Data items
--------------------------------

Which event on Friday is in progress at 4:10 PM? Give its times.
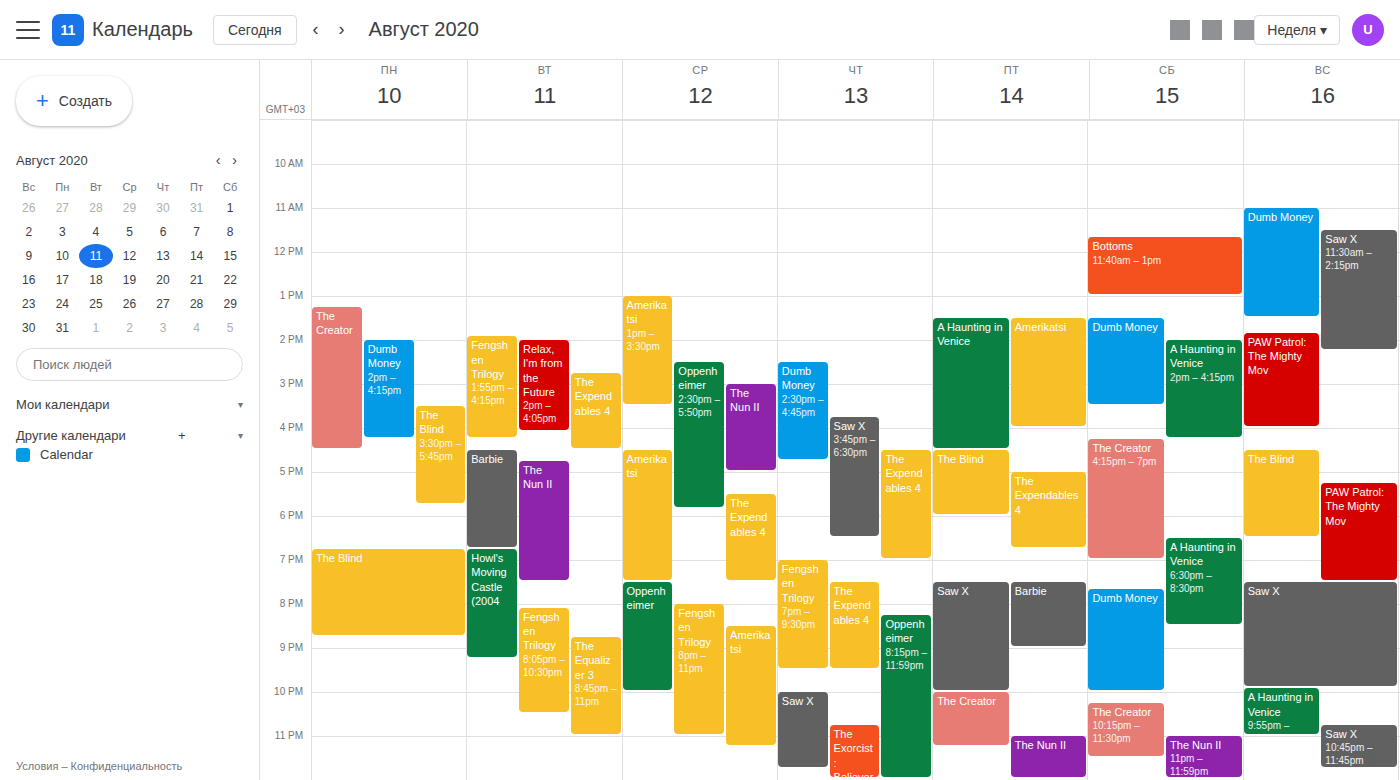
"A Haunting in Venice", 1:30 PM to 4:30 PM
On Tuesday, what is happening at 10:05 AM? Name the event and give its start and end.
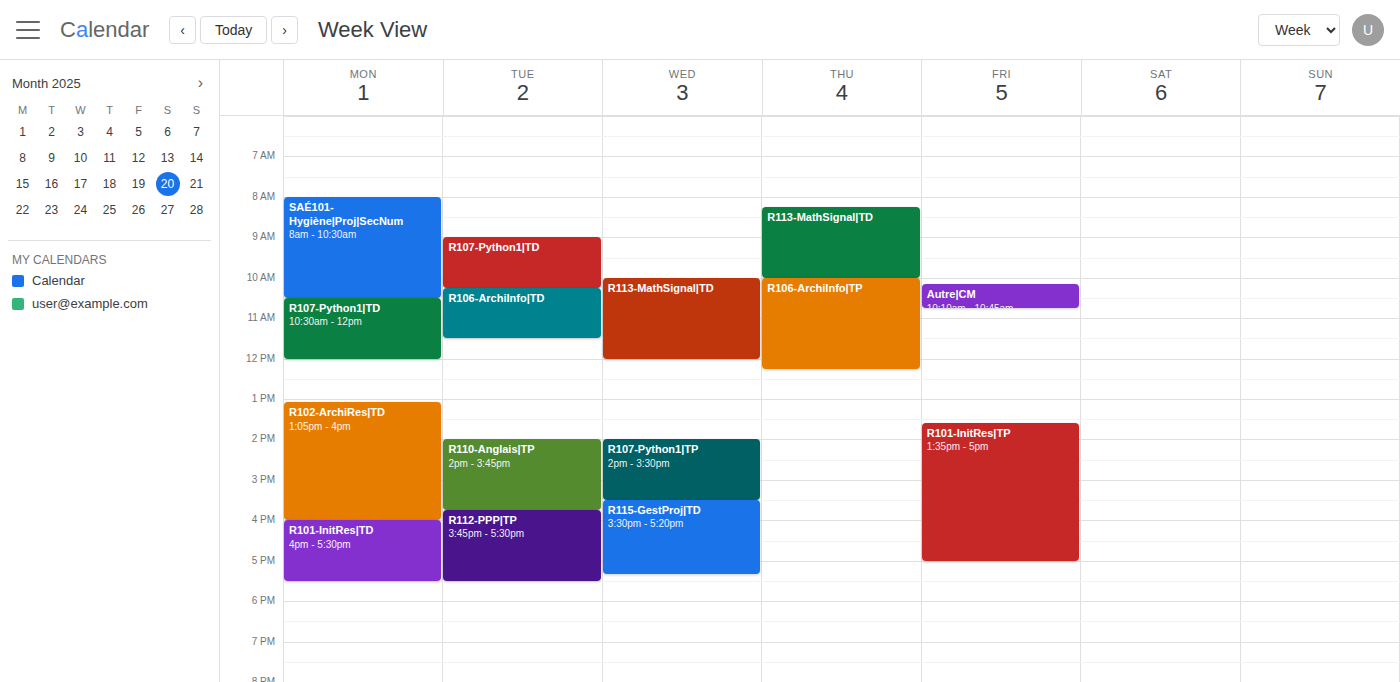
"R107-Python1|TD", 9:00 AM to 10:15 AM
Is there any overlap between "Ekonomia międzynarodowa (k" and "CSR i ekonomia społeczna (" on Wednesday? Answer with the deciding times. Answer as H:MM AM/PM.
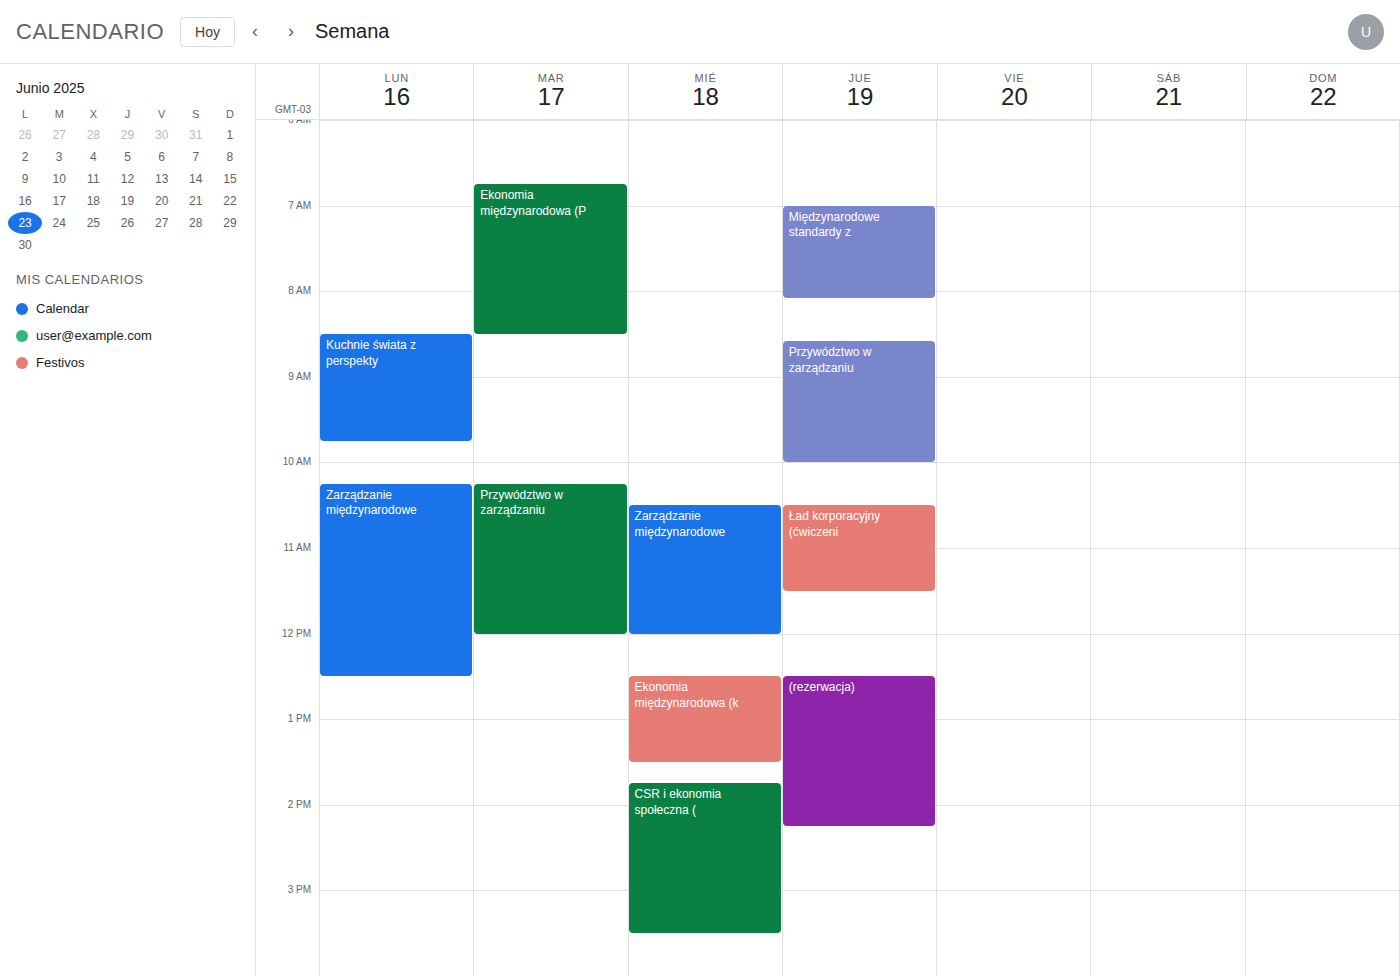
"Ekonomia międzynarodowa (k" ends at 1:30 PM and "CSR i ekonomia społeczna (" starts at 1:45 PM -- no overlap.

--------------------------------

Retype all of the data items above word for word, omitting the pictures.

Which event on Friday is in progress at 4:10 PM? Give its times.
"A Haunting in Venice", 1:30 PM to 4:30 PM
On Tuesday, what is happening at 10:05 AM? Name the event and give its start and end.
"R107-Python1|TD", 9:00 AM to 10:15 AM
Is there any overlap between "Ekonomia międzynarodowa (k" and "CSR i ekonomia społeczna (" on Wednesday? Answer with the deciding times. Answer as H:MM AM/PM.
"Ekonomia międzynarodowa (k" ends at 1:30 PM and "CSR i ekonomia społeczna (" starts at 1:45 PM -- no overlap.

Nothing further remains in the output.